21 Air a nié les allégations selon lesquelles elle serait une société écran de la CIA ou impliquée dans des envois illégaux d’armes en Amérique latine.

L’orage à venir

Les responsables vénézuéliens semblent s’efforcer de trouver des moyens pour que leur pays survive au siège tout en évitant la guerre civile. Un réacheminement intensifié des chaînes d’approvisionnement, loin des États-Unis et de leurs alliés, et par le biais des entreprises d’état et d’entreprises capitalistes liées à l’état d’autres régions du monde, telles que celles basées en Chine et en Russie, semble être la seule option qui reste. Néanmoins, comme le soulignent Mark Weisbrot, économiste au CEPR, et Jeffrey Sachs, professeur à l’Université Columbia : « L’économie du Venezuela va considérablement se contracter au cours de l’année à venir, ce qui entraînera de grandes douleurs et souffrances qui ne feront qu’intensifier la crise actuelle de l’émigration ». Dans une étude approfondie, les deux économistes ont documenté les conséquences socio-économiques de la guerre économique américaine frappant un pays déjà en crise. Ils expliquent que les sanctions ont déjà coûté la vie à des dizaines de milliers de personnes.
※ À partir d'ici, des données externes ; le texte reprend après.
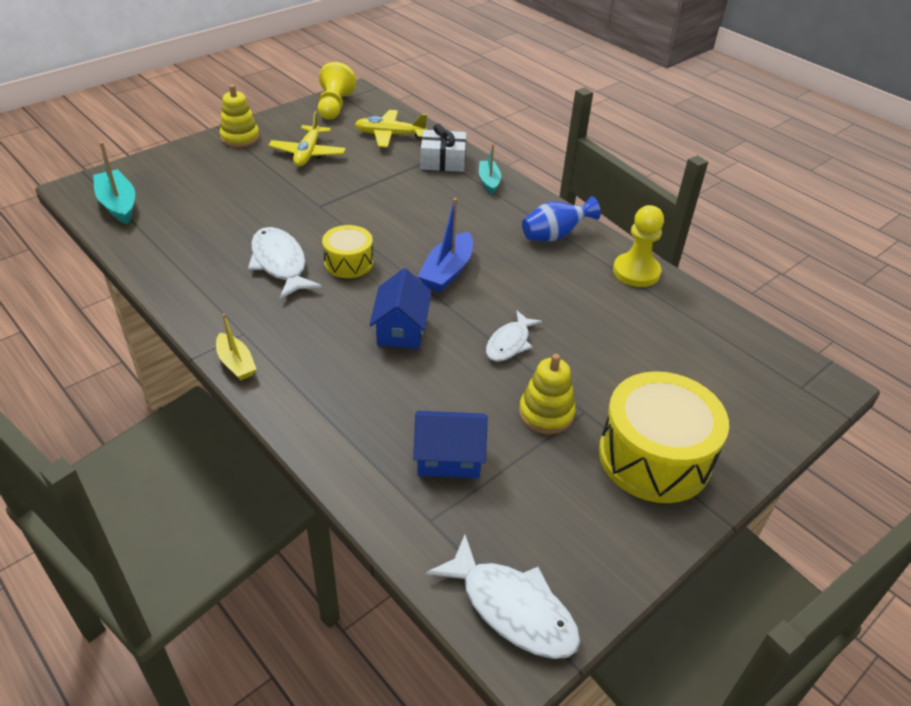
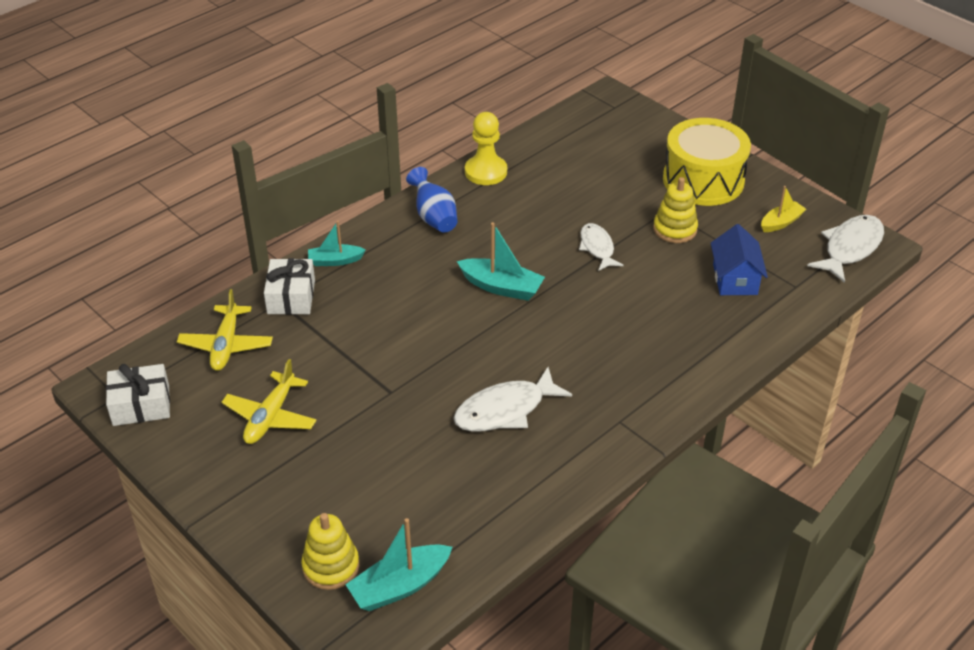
camera: 90 degrees left, 0 degrees up
(236, 363) = (663, 419): yellow boat -> yellow boat (781, 222)
(240, 138) = (226, 492): yellow stacking toy -> yellow stacking toy (331, 566)
(308, 153) = (270, 417): yellow plane -> yellow plane turned 105 degrees clockwise
(334, 106) = (141, 405): yellow pawn -> white gift
(348, 263) = (496, 357): yellow drum -> none
(401, 329) = (592, 313): blue house -> none
(447, 271) = (501, 287): blue boat -> turquoise boat
(509, 343) = (597, 247): white fish -> white fish turned 135 degrees counterclockwise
Les sanctions (imposées par les États-Unis et leurs alliés) sont en train de tout bloquer ou ralentir, des activités financières internationales à l’importation de médicaments pour le paludisme et l’insuline en passant par l’accès aux traitements antirétroviraux pour les personnes atteintes du VIH. Les autorités américaines envisagent également de limiter les transactions de Visa et Mastercard dans le pays. Ces politiques visant le Venezuela pourraient éventuellement chercher à imiter les sanctions brutales prises contre l’Iraq au cours des années 90.

Toutefois, des lacunes apparaissent dans le plan américain de changement de régime. Plutôt que de se rallier à sa cause putschiste, les habitants ont accueilli Juan Guaidó, le président autoproclamé, avec une intense colère lors d’une récente visite dans un quartier pauvre de Caracas. De plus, dans les capitales européennes, Guaidó semble avoir une reconnaissance de plus en plus amoindrie, et dans les Caraïbes, les mouvements anti-impérialistes sont en ébullition.

Alors que l’opposition augmente contre la guerre hybride de Trump au Venezuela, de plus en plus d’états et d’institutions pourraient bientôt soutenir le plan de l’Uruguay et du Mexique sur la négociation d’un accord. Tout dépendra également du fait que Trump obtienne un second mandat ou de l’identité exacte du candidat principal démocrate.